▶ **THE PROBLEM**
Each line from the line that includes "(562, 1276) none -> (514, 1165) //" through the end of the material below must be transcribed exactly, with no other lines.

▶ **RECORDS FOR THIS EXERCISE**

Start of Block

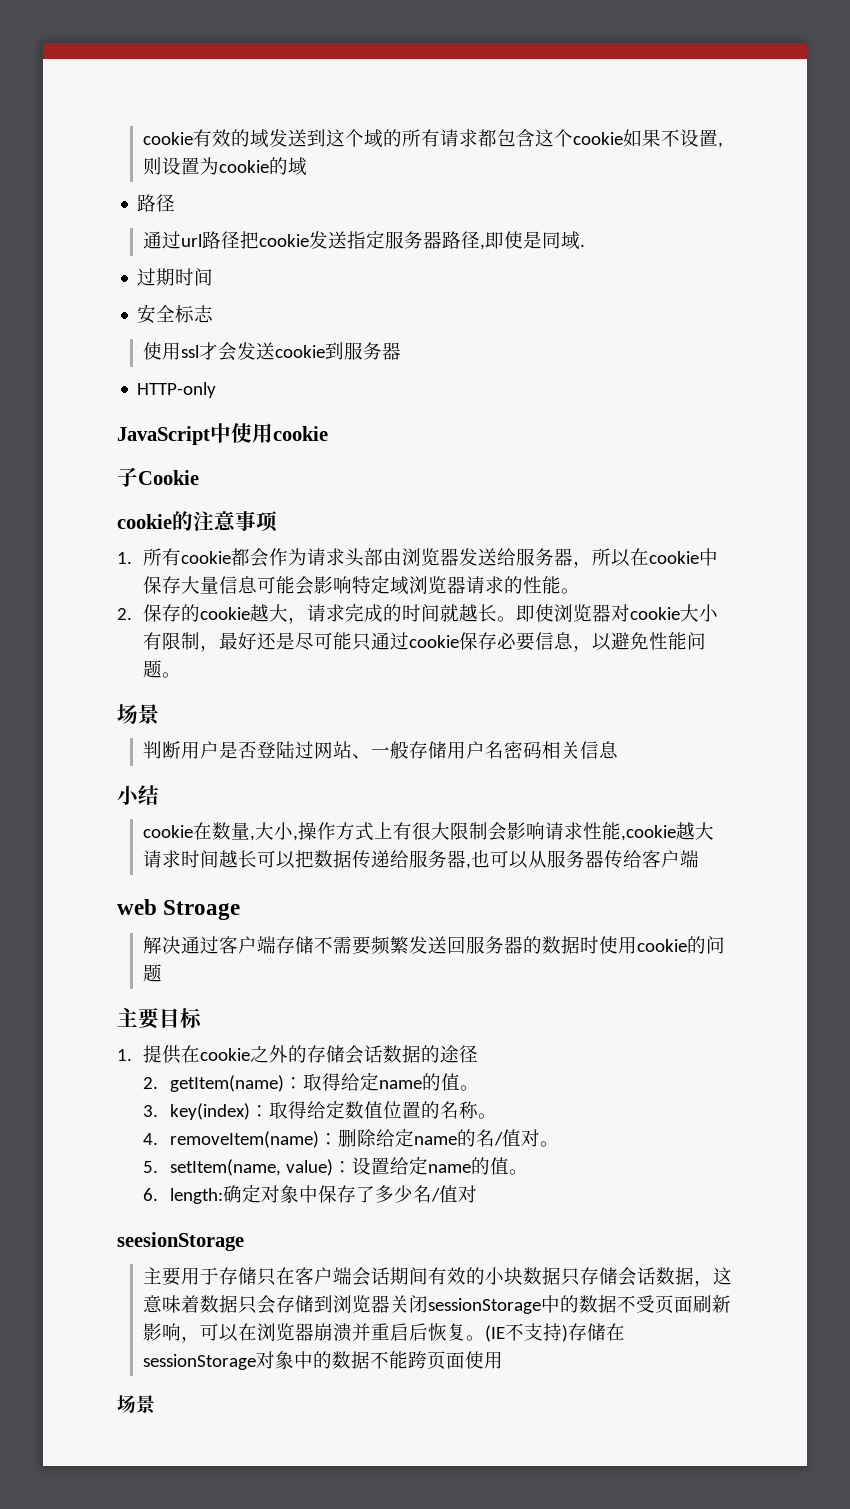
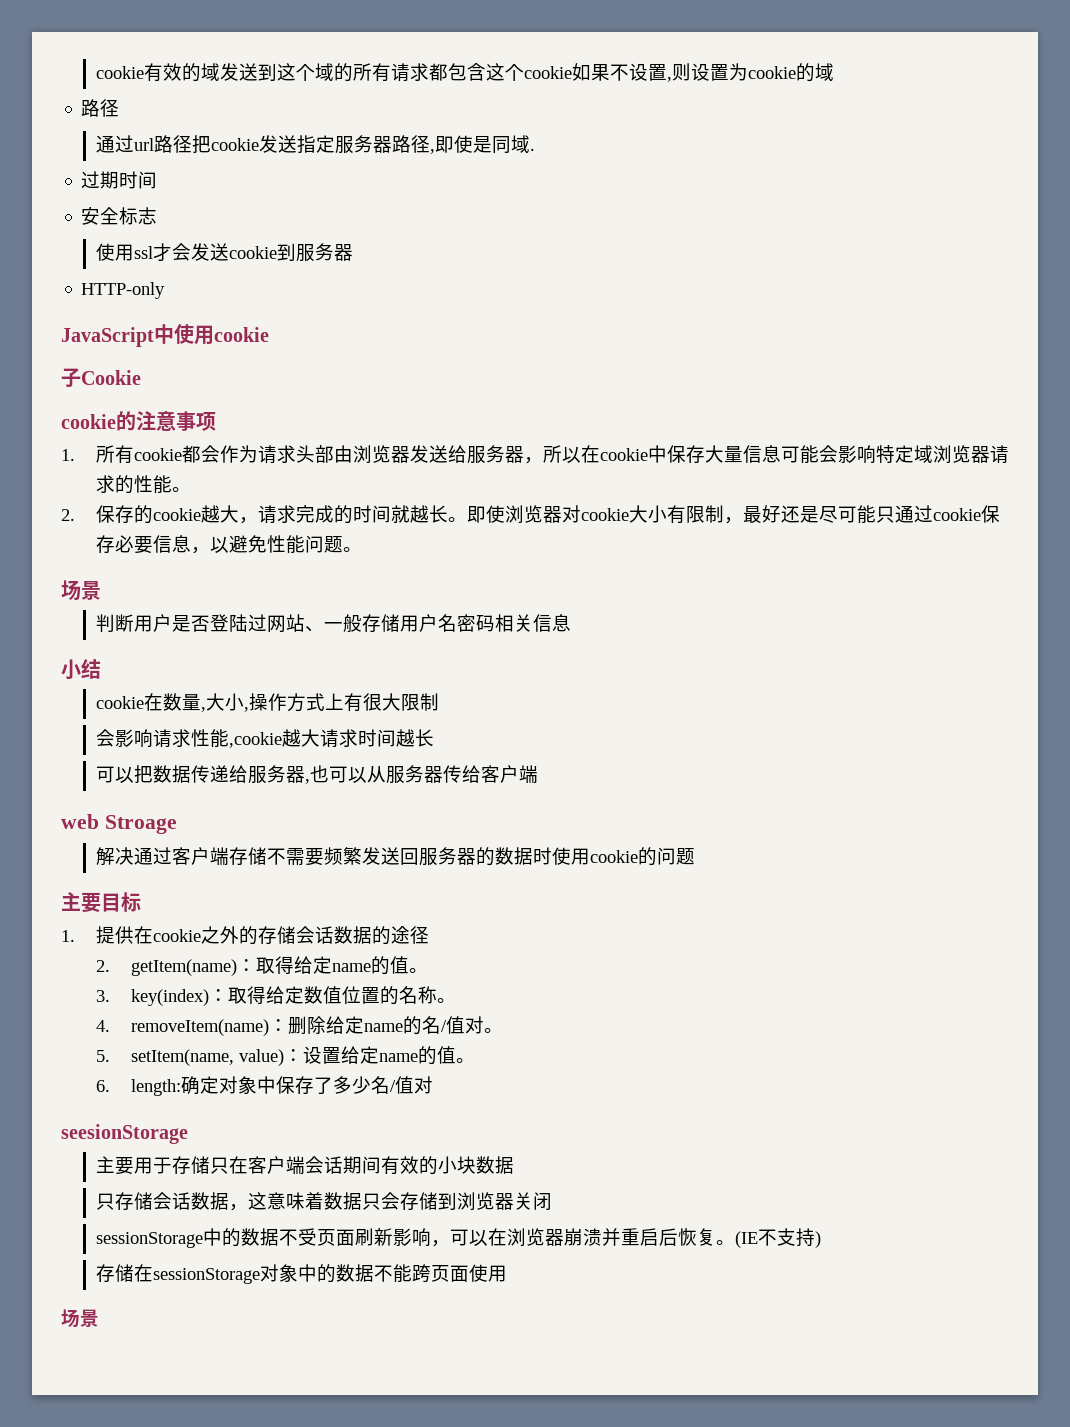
(489, 831) none -> (439, 702) //
(258, 859) none -> (434, 738) //
(562, 1276) none -> (514, 1165) //
(429, 1304) none -> (552, 1201) //
(569, 1333) none -> (821, 1239) //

End of Block

▶ **WRITTEN SOLUTION**
(562, 1276) none -> (514, 1165) //
(429, 1304) none -> (552, 1201) //
(569, 1333) none -> (821, 1239) //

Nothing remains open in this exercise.